Hundreds of supporters, volunteers, recreationalists, and mushroom pickers have been able to cross into the guarded territory by showing respect to the territory owners and answering some simple questions. The questions were as follows:
- Who are you?
- Where do you come from?
- How long to you plan to stay?
- Are you working for government or industry?
- What is your business here?
- How will your visit benefit the Unist’ot’en People?
There were some people who have chosen not to answer any of the questions and were not permitted into the lands. Some of the people rejected were outright racist and belligerent; some people refused to recognize the authority of the territory owners; and some were simply unable to truthfully answer any of the questions until they could develop a relationship with the Unist’ot’en.
The decision to control territory traffic came when workers for the proposed Apache/Chevron Fracking Gas Pipelines were caught in the territory last November after being previously warned for trespassing. The Unist’ot’en have been leading a movement among the larger Wet’suwet’en population to stop ALL proposed Pipelines (including Fracking and Tar Sands) from crossing their territories.

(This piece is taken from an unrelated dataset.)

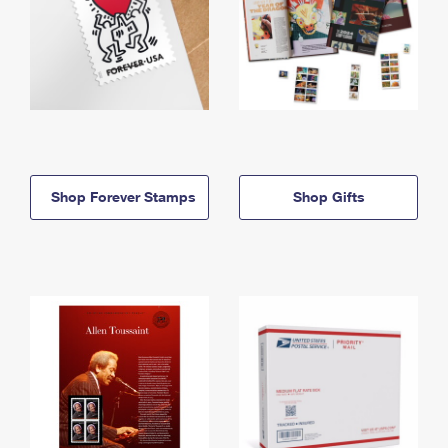
Shop Forever Stamps
Shop Gifts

In 2008, the Unist’ot’en alongside the other four Clans of the Wet’suwet’en walked away from the BC Treaty Commission negotiation process. They found that since the 1997 Supreme Court of Canada’s Delgamuukw v. Queeen Court decision, government and industry have only escalated their activities on their lands at an alarming rate without meaningful consultation.
Freda Huson, the Spokeswoman for the Unist’ot’en states, “The plaintiffs in the landmark Delgamuukw Supreme Court of Canada case are the Hereditary Chiefs and their members. Government and Industry are breaking their own laws when they choose to only consult with Indian Act band councils. The propaganda writers for the Pacific Trails Pipeline like to say that they have 15 First Nation People’s support, when in fact they have only been talking to Indian Act communities. That has to stop. This struggle to protect our lands is not about holding out for financial gain. It is about protecting our lands from destructive practices from industry. Our actions will not only benefit our future generations but everyone’s future generations.”
The logging road leading into the territory is managed by the CANFOR logging company and CANFOR is taking the lead to begin a meaningful process of consultation. The Unist’ot’en are welcoming this new relationship with CANFOR and are hopeful that other industry projects will choose to begin asking permission rather than implementing projects without meaningful consultation.